In the movement of the game girls and boys divided. The girls tossed beribboned heads in unwonted coquetry, yet showed always, in downcast eyes and the modest management of light draperies, the mountain ideal of maidenhood. Across from them the line of youthful masculinity swayed; tall, lean, brown-faced, keen-eyed young hunters these, sinewy and light and quick of movement, with fine hands and feet, and a lazy pride of bearing. A very different type from that found in the lowlands, or in ordinary rustic communities.
Judith noted the other players not at all; her hot reprehending eyes were on the girl in the blue dress. She did not observe that she herself was dancing opposite Andy, while Pendrilla Lusk dragged with drooping head in the line across from the amiably grinning Doss Provine. Finding herself suddenly in the lead and successful, Huldah began to preen her feathers a bit. She withdrew a hand from the girl on her right to arrange the small string of blue glass beads around her neck.
“Jest ketch to my skirt for a minute,” she whispered loudly. “I reckon hit won’t rip, though most of ’em is ‘stitches taken for a friend’—I was that anxious to get it done for the party. Oh, Law!”
And then—nobody knew how it happened—she was over the line, her hold on the hands of her mates broken, she had tripped and fallen in a giggling blue lawn heap fairly at Bonbright’s feet. He was in a position where the least gallant must offer the salute the game demanded, but to make assurance doubly sure Huldah put out her hands like a three-year-old, crying,
“He’p me up, Creed, I b’lieve I’ve sprained my ankle.”

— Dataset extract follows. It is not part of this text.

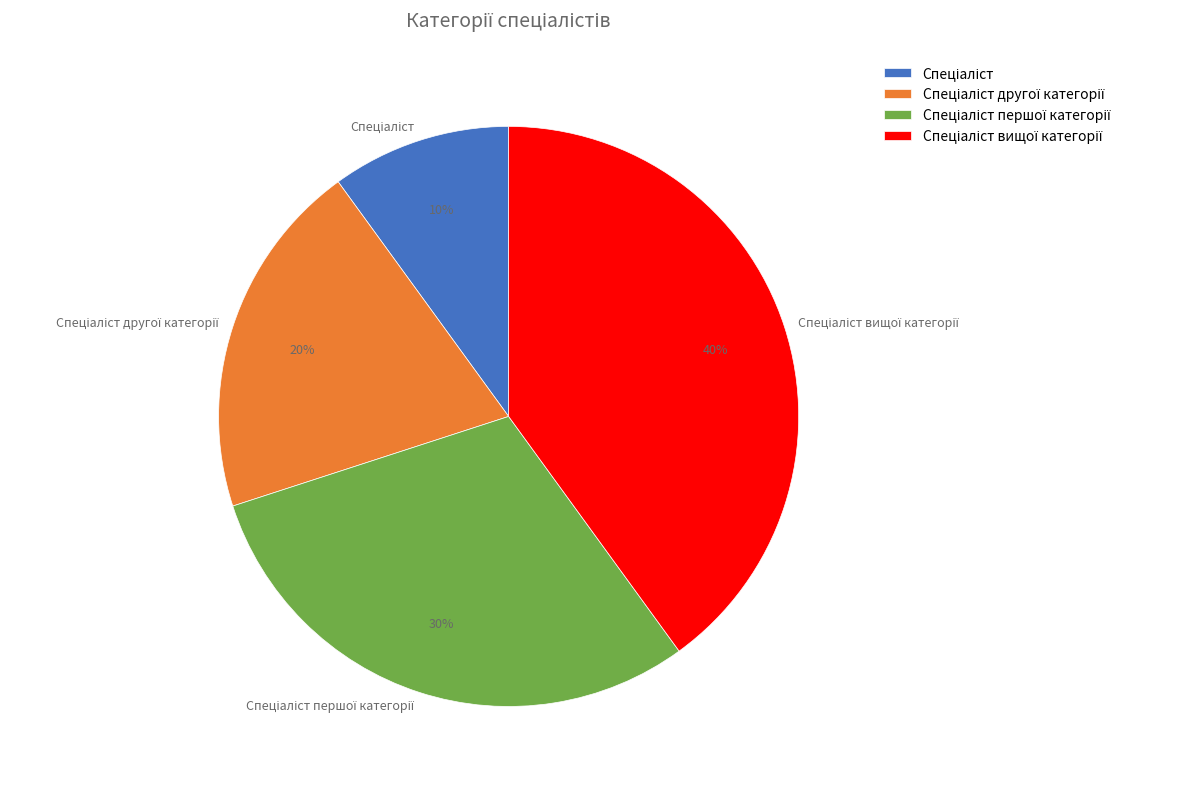

To the nearest percent, what is the difference between the largest and smallest slice percentages?

30%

The young fellow from Hepzibah was in a mood for play. After all he was only a big boy, and he had been long barred out from young people’s frolics. Here was a gay, toward little soul, who seemed to like him. He stooped and caught her by the waist, picking her up as one might a small child, and holding her a moment with her feet off the floor. Something in the laughing challenge of her face as she protested and begged to be put down prompted him as to what was expected. He kissed her lightly upon the cheek before he released her.
As he set her down he encountered Wade Turrentine’s eye. A spark of tawny fire had leaped to life in its hazel depth. The fiddler still clung faithfully to his office. If he missed a note now and again, or played off key, he might be forgiven. It is to be remembered that he sawed away without a moment’s pause throughout the entire episode.

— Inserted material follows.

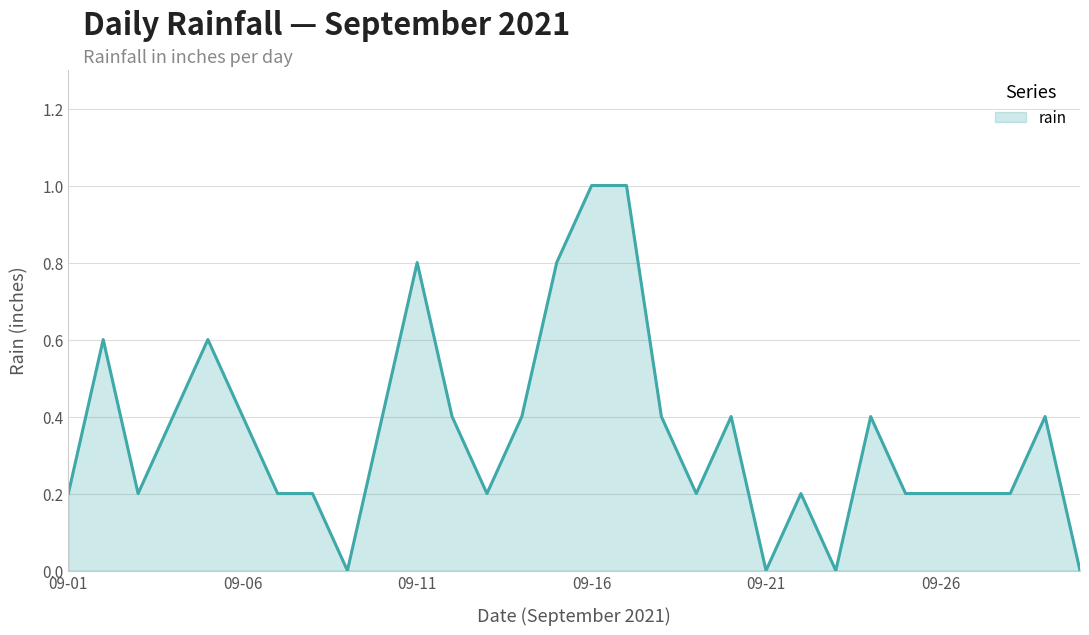

What is the difference between the maximum and minimum values?

1.0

Creed reached out to join the broken line and touched Jeff’s arm. The boy flung away from the contact with a muttered word. He looked helplessly at Judith, but she would not glance at him; head haughtily erect, long lashes on crimson cheeks, red lip curled to an expression of offence and disdain, the young hostess mended the line by joining the hands of the two girls on each side of her.
“You-all can go on playin’ without me,” she said in a constrained tone. “I got to see to something in the other room.”